GOALS:
A - Answer these questions using the celeriac soup recipe.
(i) What three things is the soup finished with?
(ii) How many servings does the recipe yield?
(iii) What does the cold concentrate in celeriac?
B - Write the next part of the celeriac soup recipe, picking up after its final sentence.

SELECTED PASSAGE:
Start

Created by Chef Freja

Danish celeriac soup finished with cream, fresh nutmeg, and a vivid drizzle of parsley oil. Autumn's earthy answer when the root vegetables come in and the evenings draw down.

Soups & Stews
Danish
Weeknight
Comfort Food
Make Ahead
20 min
Active Time
40 min cook1 hr total
Yield4 servings

Celeriac is not a beautiful vegetable. It arrives at the market knobbled and muddy, with hairy roots still clinging to its base, and for most of the year nobody looks twice at it. Then October turns into November, the first frosts come, and suddenly this is the root you want. The cold concentrates the sugars in celeriac the way it does with kale and parsnip, and by late autumn the flavor is at its peak: nutty, sweet, faintly of hazelnut and wet earth.

End

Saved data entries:
Start

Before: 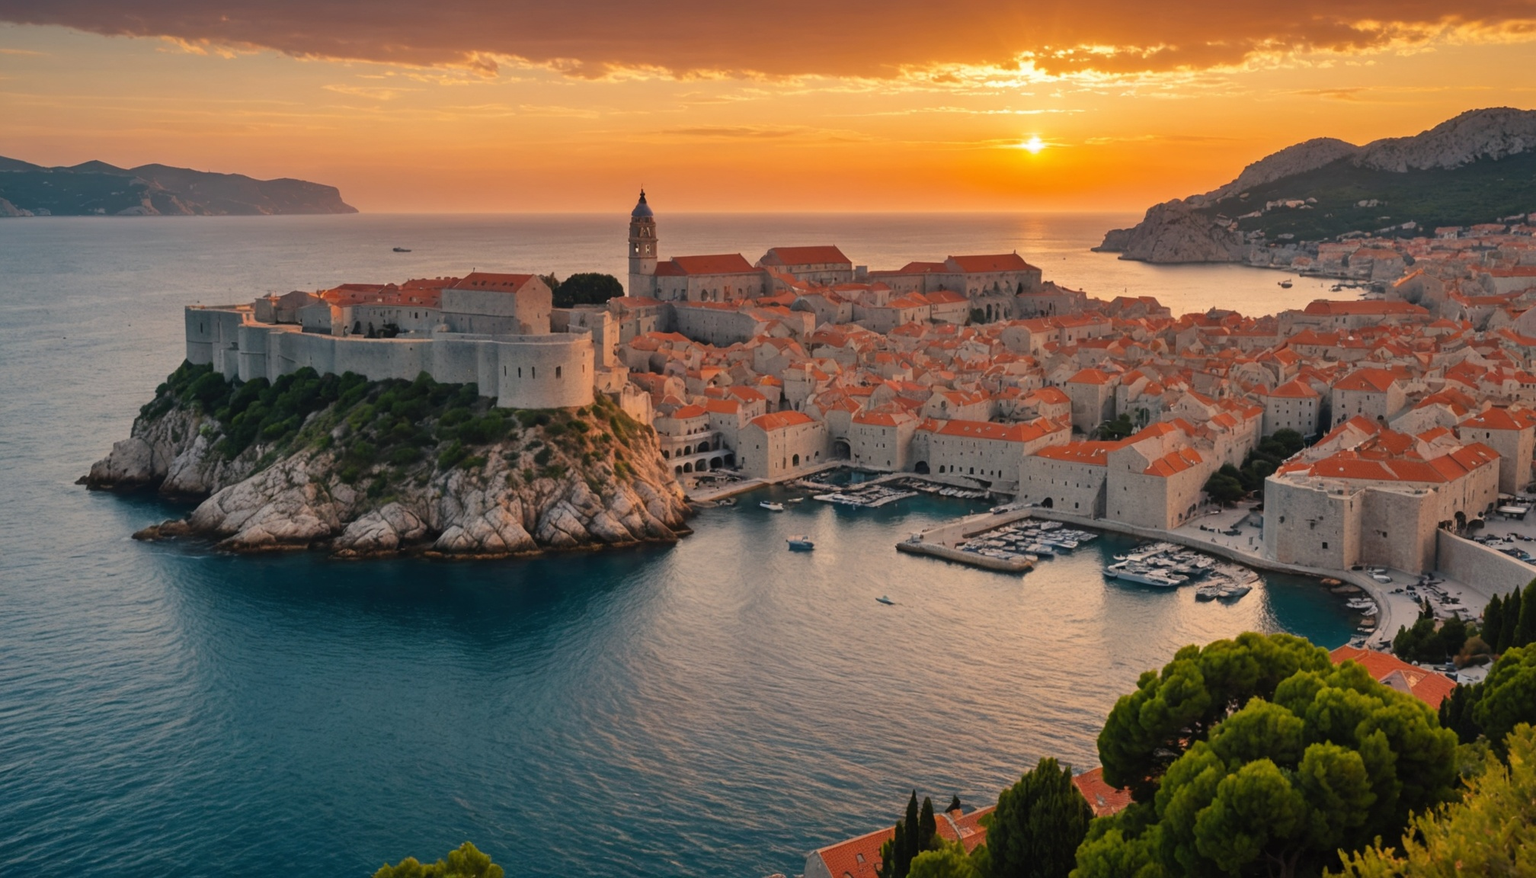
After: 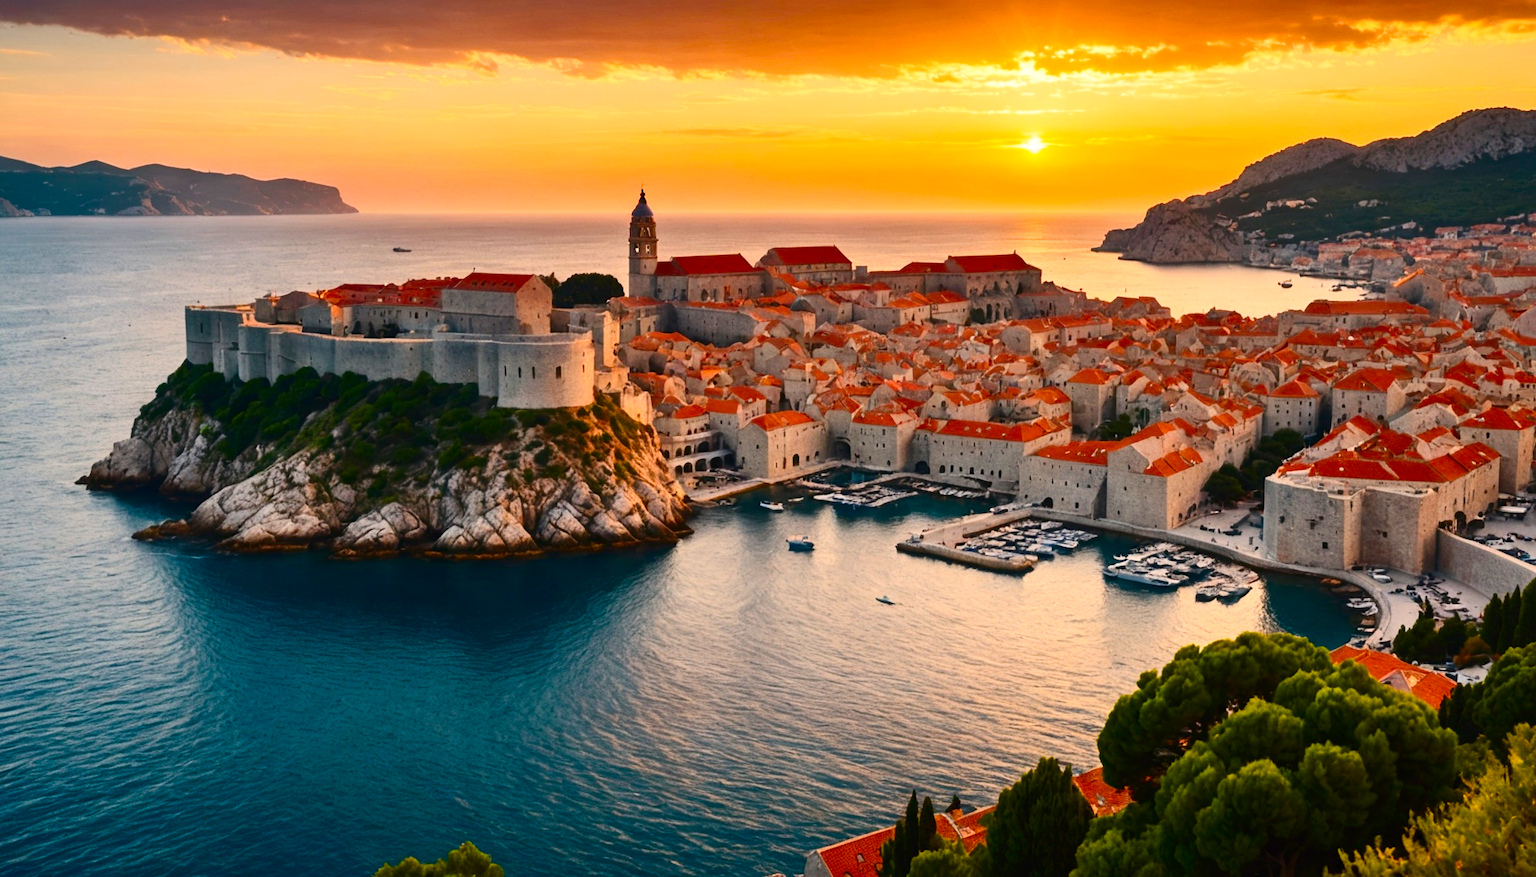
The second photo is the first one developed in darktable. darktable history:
color balance rgb: perceptual saturation grading › global saturation 35%, perceptual saturation grading › highlights -30%, perceptual saturation grading › shadows 35%, perceptual brilliance grading › global brilliance 3%, perceptual brilliance grading › highlights -3%, perceptual brilliance grading › shadows 3%
contrast brightness saturation: contrast 0.4, brightness 0.1, saturation 0.21
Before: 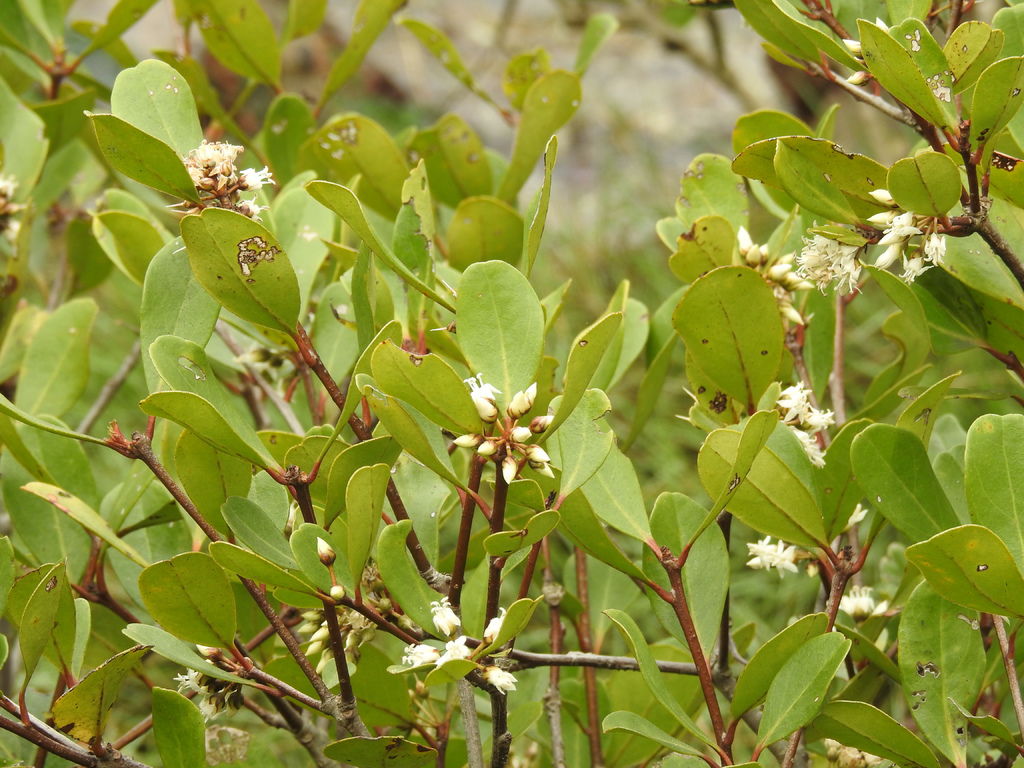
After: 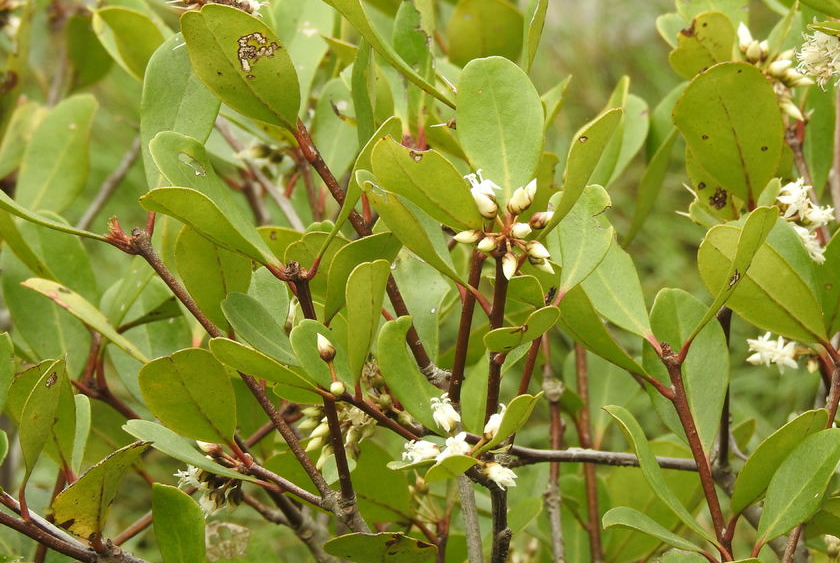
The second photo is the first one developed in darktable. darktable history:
crop: top 26.693%, right 17.951%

End

PER-TASK OUTPUTS:
A -
(i) Cream, fresh nutmeg, and a drizzle of parsley oil.
(ii) 4 servings.
(iii) Its sugars.

B -
Sellerisuppe is how Danish kitchens have always honored the ugly vegetables of the root cellar. You sweat leeks and onion in butter, add the celeriac and a little potato for body, simmer everything in good stock until it collapses, and blend it until the texture turns to silk. Cream goes in at the end to round the edges. Fresh nutmeg on top, because celeriac and nutmeg belong to each other in a way you only understand once you've tasted them together. A drizzle of bright green parsley oil to cut through the richness and catch the light.

I want you to pay attention to two things. The first is the moment you add the celeriac to the softened leeks and let it cook for five minutes before the stock goes in. That short time in butter is where the nuttiness develops, and skipping it gives you a flatter soup. The second is the nutmeg. Grate it fresh from a whole nut, never from a jar of pre-ground dust. The difference is the difference between a photograph and a memory. This is the kind of bowl that makes a grey Copenhagen evening feel like something you chose instead of something that happened to you.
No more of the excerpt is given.